A trophoblast is a cell which is a precursor of the cells which participate in the formation of the placenta. At the blastocyst stage, the outer cells of the blastocyst become committed to participate in the development of the placenta. The Examiner argued that all of the process steps in this product-by-process claim should be ignored because the claimed cells were not markedly different from the cells as they occur in nature, citing Chakrabarty. Going on to Step 2B of the Mayo/Alice analysis, the Examiner found no other elements that would amount to significantly more than the natural product itself.

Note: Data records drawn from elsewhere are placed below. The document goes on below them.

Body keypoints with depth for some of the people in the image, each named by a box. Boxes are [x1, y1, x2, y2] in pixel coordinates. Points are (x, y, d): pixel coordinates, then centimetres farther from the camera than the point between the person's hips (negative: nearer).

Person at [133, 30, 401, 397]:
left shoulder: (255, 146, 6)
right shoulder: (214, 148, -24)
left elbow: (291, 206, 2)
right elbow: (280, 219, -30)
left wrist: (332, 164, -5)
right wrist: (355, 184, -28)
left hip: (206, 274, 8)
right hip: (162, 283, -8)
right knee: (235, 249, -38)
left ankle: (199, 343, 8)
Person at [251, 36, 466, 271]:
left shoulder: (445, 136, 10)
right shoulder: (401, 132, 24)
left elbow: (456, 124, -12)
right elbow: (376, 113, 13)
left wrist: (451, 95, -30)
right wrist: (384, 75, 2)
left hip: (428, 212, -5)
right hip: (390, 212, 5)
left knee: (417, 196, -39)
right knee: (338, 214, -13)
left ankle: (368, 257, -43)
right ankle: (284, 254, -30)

In earlier posts, I discussed at least one group of claims directed to the difficulties in claiming manipulations of “big data.” In ex parte Hazokaki, Appeal 2018-003293 (PTAB, Feb. 5, 2019), the Examiner and the Board were confronted with claims to a four-step method of formulating a skin-lightening composition, with six sub-steps reciting how to construct a database of “stored instances” created by generating gene differential expression profiles of, e.g., the wild type of a human skin cells and the skin cells after treatment with different “peturbagens” (skin lightening agents). Claim 1 reads as follows:
- A method of formulating a skin lightening composition, comprising:
- Constructing a database for use in identifying connections between peturbagens as genes associated with skin tone comprising:
- Providing a gene expression profile for a control human cell, wherein the control cell is from a human cell line selected from the group consisting of [w, x, y and z];
- Generating a skin expression profile for a human cell exposed to a peturbagen, wherein the cell is form the same cell line as the control cell line;
- Identifying genes differentially expressed in response to the peturbagen by comparing the gene expression profiles of (a)(i) and (a)(ii);
- Creating an ordered list comprising identifiers representing the differentially expressed genes, wherein the identifiers are ordered according to the differential expression of the genes;
- Storing the ordered list as an instance on a non-transitory computer readable medium, wherein the instance includes metadata identifying the cell line from the selection in (a)(i),
- Constructing a database of stored instances by repeating (a)(i)-(a)(v), wherein the at least one peturbagen of step (a)(ii) is different….for each instance,
- Querying the database to identify at least one putative skin lightening agent; and
- Confirming that the putative skin active agent provides skin pigmentation modifying efficacy using in vitro assays or clinical methods;
- Mixing the putative skin active agent with a dermatologically acceptable carrier to provide a skin lightening composition.